[SELECTION]
<<<<
When the Monitor asked this question, other experts were equally cautious.
Constance Perin, a cultural anthropoligist teaching a course at Harvard in ''The Social and Cultural Geography of Suburbs,'' told the Monitor: ''I predict that renters' social status is going to improve. The definition of the American middle class is tied up with home ownership. The important status distinction that supersedes a lot of class distinction is between owning and renting. Renting is going to come out from under the cloud. If the polarization between owners and renters can diminish, that's all to the good.''
David Riesman, whose classic ''The Lonely Crowd'' seemed at the time to be a label for the suburbs, sees them becoming more urban. He notes ''a good deal more isolation among people.''
He also speaks of the ''hedonism of families,'' which ''makes life more costly and sacrifice often less common. Children don't mow the lawn or run paper routes. Families live in a cocoon of television. They eat out a lot. This has made the suburbs more urban, as though these were singles living in the suburbs.
>>>>
[EXERCISE INSTRUCTIONS]
[1] Answer these questions from the suburbs passage, one per line:
(a) What course is Constance Perin teaching at Harvard?
(b) Which classic book by David Riesman does the suburbs passage name?
(c) According to Perin, which status distinction supersedes a lot of class distinction?
[2] List every family habit that David Riesman describes in the suburbs passage when illustrating the "hedonism of families."
[3] Pick up the suburbs passage after its final sentence and continue it.

[STORED DATA]
<<<<
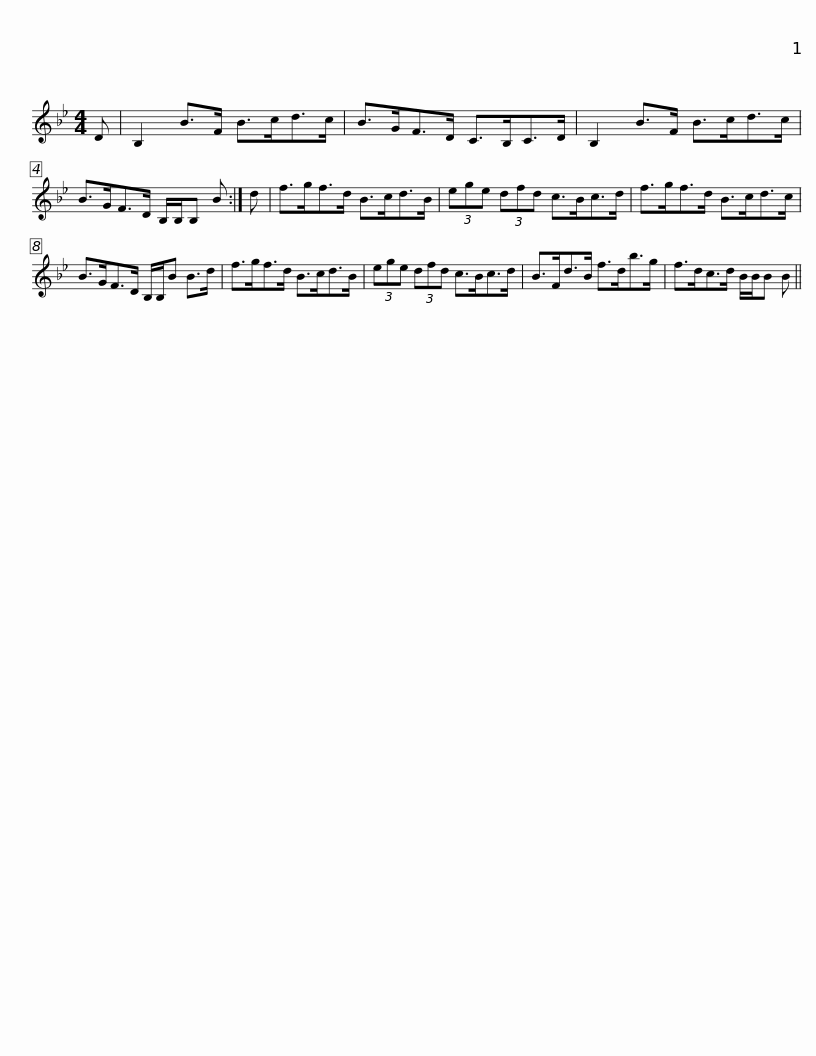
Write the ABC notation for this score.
>>>>
[OUTPUTS BY TASK]
[1]
(a) "The Social and Cultural Geography of Suburbs"
(b) "The Lonely Crowd"
(c) The distinction between owning and renting

[2]
- Children don't mow the lawn.
- Children don't run paper routes.
- Families live in a cocoon of television.
- Families eat out a lot.

[3]
''Peer culture is in charge,'' he continues. ''One has a feeling of parents running a motel for their kids rather than a home.''
He wonders ''whether the children will survive the working mother. We have gotten a little too cavalier about this question,'' Professor Riesman told the Monitor. ''Children from birth to the age of six who have not had a mother at home are showing up having stress in college.''
But on the plus side, he concludes: ''There are no boondocks left in America. There's no Siberia. There's hardly any place you can find that doesn't have a little theater, doesn't have some kind of chamber music group, doesn't have a literary circle. So we have to balance the people who eat out at restaurants with the people who go to musuems. There's been a general upgrading of American taste, American culture - this has changed the suburbs.''
Herbert J. Gans, author of ''The Levittowners'' and now on the faculty of Columbia University, has become more and more cautious about generalizing as the years go by. ''All the suburbs have in common,'' he told the Monitor, ''is that they're outside the city limits.''
''What's happening now is more a function of necessity,'' he says. But he finds that whatever romance of the American heart the suburb represents, the attraction is still there. ''The dream has gotten more expensive,'' he concludes. ''The dream has been cut down a bit. But the dream goes on.''
Robert C. Wood, who wrote ''Suburbia: Its People and Their Politics'' almost a quarter of a century ago, sums up suburbs as ''republics-in-miniature that have survived.'' After the '50s, he remarks, not too much attention was paid to the suburbs. In the '60s, the subject was the cities. In the '70s, it was the environment. Now, he suggests, fiscal and social problems are bringing attention back to the suburbs. Civil rights, feminism, ''swinging'' life styles, drugs, industrial pollution - everything affecting the rest of society - has invaded the suburbs, whether the suburbs are ready or not.
Professor Wood told the Monitor that the revisionism - the ''recycling'' - of the suburbs will go on.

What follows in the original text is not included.